The intent of this repo is to support our work with NC TraCS to establish an instance of COHD (Columbia Open Health Data) at UNC Health. Open Health Data will expose patient counts and prevalence estimates for patient demographics, diagnoses, medications, and procedures, and the co-occurrences between them. The EHR results will be derived from UNC Health's OMOP database and include data on ~6M patients over years 2018 through 2022.
Here is a list of required resources and/or helpful information:
-
Casey Ta's COHD repo: https://github.com/CaseyTa/ehr_prevalence/tree/master (note that the co-occurrence calculations required about 100GB RAM)
-
OMOP script: https://github.com/CaseyTa/ehr_prevalence/blob/master/cohd_omop_export_sql_server.sql (also here https://github.com/WengLab-InformaticsResearch/ehr_prevalence/blob/master/cohd_omop_export_sql_server.sql)
-
Sample files: https://github.com/CaseyTa/ehr_prevalence/tree/master/synthetic_example_files
-
Output/download files:https://figshare.com/collections/Columbia_Open_Health_Data_a_database_of_EHR_prevalence_and_co-occurrence_of_conditions_drugs_and_procedures/4151252
-
Additional notes: original COHD datasets were a total of 5GBs of csv files (uncompressed) and 1.3GB when compressed
-
KGX file: Two files: concept_pair_counts_2018-2022_randomized_mincount-11_N-2306126_hierarchical_20240826-1228.txt file [282M concept co-occurrences] and concept_pair_counts_yearly_randomized_mincount-11_20240901-055303.txt [30M concept co-occurrences]. First file is for the total five-year sample; second file is for each year of the five-year sample. First file is for KGX file generation.
-
Exposures Provider's OHD@Carolina repo: https://github.com/ExposuresProvider/ehr_prevalence
Notes from Casey: The yearly file gives you the co-occurrence counts on a yearly basis (e.g., in 2018, in 2019, in 2020, etc). It is intended more as a data quality check to see if the counts are relatively consistent from year to year (this was created in response to a reviewer for the COHD paper). For the most part, you won't need the yearly file, unless you plan to do something interesting about how relationships change over time. If you're wondering why there's much fewer concept pairs in this file, it's probably because a lot of the rarer concepts drop down below the mincount threshold when only including 1 year's worth of data.
-
Biolink mappings for KGX file: 26019 OMOP concept ids in the OHD@Carolina dataset that are not included in Casey's omop_id-to-biolink-id mapping file. Based on the comments below, there are 13K missing mappings (likely due to highly granular OMOP concepts) and 13K (26K-13K) missing mappings due to institutional differences
Note from Casey: I just checked our database, and we have 74,555 distinct concepts with count data. Of those 61,360 have mappings, and 13,195 don't. We only created mappings for concepts for which we have data, so your 26k number will include some caused by institutional differences, but there are still a large number of concepts that don't get mapped for us.
-
Nested attributes: https://github.com/WengLab-InformaticsResearch/cohd_api/tree/master/kgx
NC TraCS and CDWH Oversight Committee:
-
Project comprises two phases: (1) Phase I is instantiation of COHD @ UNC Health (approved to move forward); (2) Phase II is extension of COHD to incorporate exposures data (approval pending expert determination of privacy risks).
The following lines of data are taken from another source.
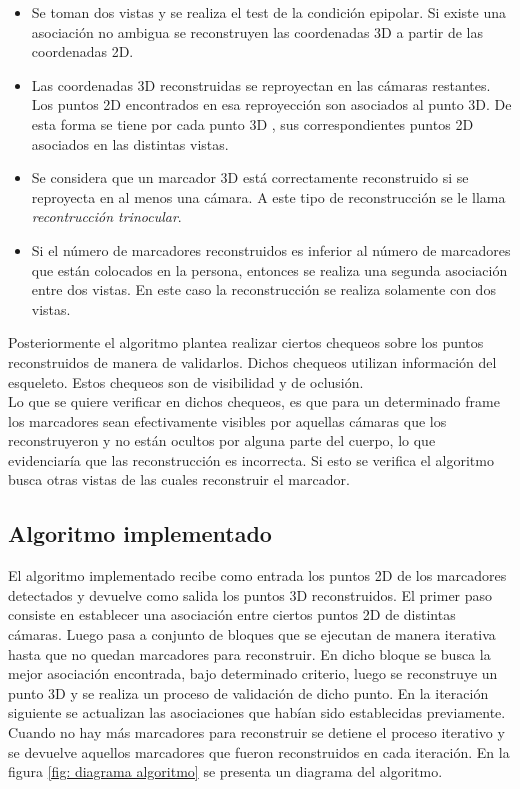 \begin{itemize}
\item Se toman dos vistas y se realiza el test de la condición epipolar. Si existe una asociación no ambigua se reconstruyen  las coordenadas 3D a partir de las coordenadas 2D.

\item Las coordenadas 3D reconstruidas se reproyectan en las cámaras restantes. Los puntos 2D encontrados en esa reproyección son asociados al punto 3D. De esta forma se tiene por cada punto 3D , sus correspondientes puntos 2D asociados en las distintas vistas.\

\item Se considera que un marcador 3D está correctamente reconstruido si se reproyecta en al menos una cámara. A este tipo de reconstrucción se le llama \textit{recontrucción trinocular}.\\

\item Si el número de marcadores reconstruidos es inferior al número de marcadores que están colocados en la persona, entonces se realiza una segunda asociación entre dos vistas. En este caso la reconstrucción se realiza solamente con dos vistas.\\

\end{itemize}

Posteriormente el algoritmo plantea realizar ciertos chequeos sobre los puntos reconstruidos de manera de validarlos. Dichos chequeos utilizan información del esqueleto. Estos chequeos son de visibilidad y de oclusión.\\

Lo que se quiere verificar en dichos chequeos, es que para un determinado frame los marcadores sean efectivamente visibles por aquellas cámaras que los reconstruyeron y no están ocultos por alguna parte del cuerpo, lo que evidenciaría que las reconstrucción es incorrecta. Si esto se verifica el algoritmo busca otras vistas de las cuales reconstruir el marcador.\\

\subsection{Algoritmo implementado}

El algoritmo implementado recibe como entrada los puntos 2D de los marcadores detectados y devuelve como salida los puntos 3D reconstruidos. El primer paso consiste en establecer una asociación entre ciertos puntos 2D de distintas cámaras. Luego pasa a conjunto de bloques que se ejecutan de manera iterativa hasta que no quedan marcadores para reconstruir. En dicho bloque se busca la mejor asociación encontrada, bajo determinado criterio, luego se reconstruye un punto 3D y se realiza un proceso de validación de dicho punto. En la iteración siguiente se actualizan las asociaciones que habían sido establecidas previamente. Cuando no hay más marcadores para reconstruir se detiene el proceso iterativo y se devuelve aquellos marcadores que fueron reconstruidos en cada iteración. En la figura \ref{fig: diagrama algoritmo} se presenta un diagrama del algoritmo.\\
- Phase I estimate is 50 hours @ $115/hour, per Kellie Walters on 3/28/2024.
- James Champion tranferred files to Goldfish on 9/3/2024, with an additional file added 9/5/2024.
Notes: I am using concept_pair_counts_2018-2022_randomized_mincount-11_N-2306126_hierarchical_20240826-1228.txt file to create kg which includes about 282M concept co-occurrences. There is another file concept_pair_counts_yearly_randomized_mincount-11_20240901-055303.txt which includes about 30M concept co-occurrences along with year and frequency.